Twilight glared at Brush. “Do you think some poor foal would actually visit this place if he didn’t have to?”

The foal saw his chance, and ran.

“I believe we can take that as a No,” Brush said laconically.

<======>

They trotted together along what they thought had been the foal’s path. Dark, empty buildings lined the route; most of them exhibited at least some trace of the growth that wasn’t a plant and wasn’t mildew.

“So,” said Brush. “Orphan, or not orphan?”

“If you want to know the truth,” Twilight answered, “I’m not entirely convinced that it was a pony at all.”

Brush stared. “Changeling, maybe?”

“Probably not. For a changeling to duplicate a pony, there must be an actual pony, either nearby or within recent memory. That’s the theory, anyway.”

“So you don’t think this place is at all inhabited by ponies?”

“It surely was at one time,” Twilight said, “but it’s not now.” The faintest of smiles crept across her face. “I think we’ve seen a revenant.”

“A which?”

“A revenant. The animated remains of a pony who has long since passed on.”

Brush shivered. “Some poor colt dies, and his body has to trot around for the rest of eternity?”

“That’s the story, anyway,” said Twilight. “I always thought it was just another old myth, something invented to scare the foals at bedtime.”

“Well, it’s way past my bedtime, and I’m a long way from foalhood,” grumbled Brush. “And I’m scared.”

“Why?”

“What you call a revenant,” he said, “is something like what the humans know as a zombie: it’s kept alive by a witch doctor with some sort of spell for some nefarious purpose.” He shuddered. “No will of its own, but plenty of strength.”

“You’re pretty strong,” Twilight pointed out.

“But I lack the ability to project sheer mindless fury.
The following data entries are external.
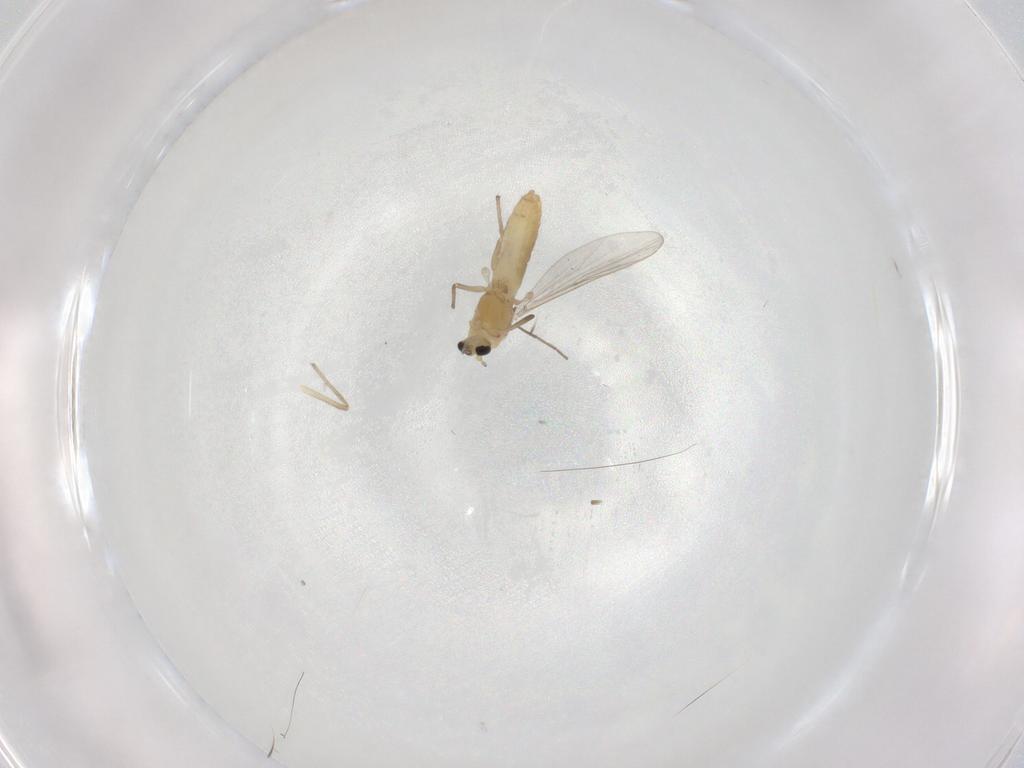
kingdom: Animalia
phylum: Arthropoda
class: Insecta
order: Diptera
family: Chironomidae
In the time it takes me to make up my mind, that — that thing could take me out for good.”

“Oh, please,” scoffed Twilight. “You’re sounding mindless yourself.”

“Wouldn’t be the first time,” said Brush. “But really, can an undead pony move that fast?”

Twilight pondered. “Maybe we’re going about this the wrong way.”

“There’s a right way?”

“When Celestia brings up the sun, we’ll be able to get a better look at this place. Until then, we should simply bide our time.”

Brush nodded. “I like the idea. How soon is sunrise?”

She calculated, apparently didn’t like the results, stared at a different part of the sky, and calculated again.

“Uh, twenty minutes ago.”

“I’m thinking maybe I like the idea a little less," said Brush.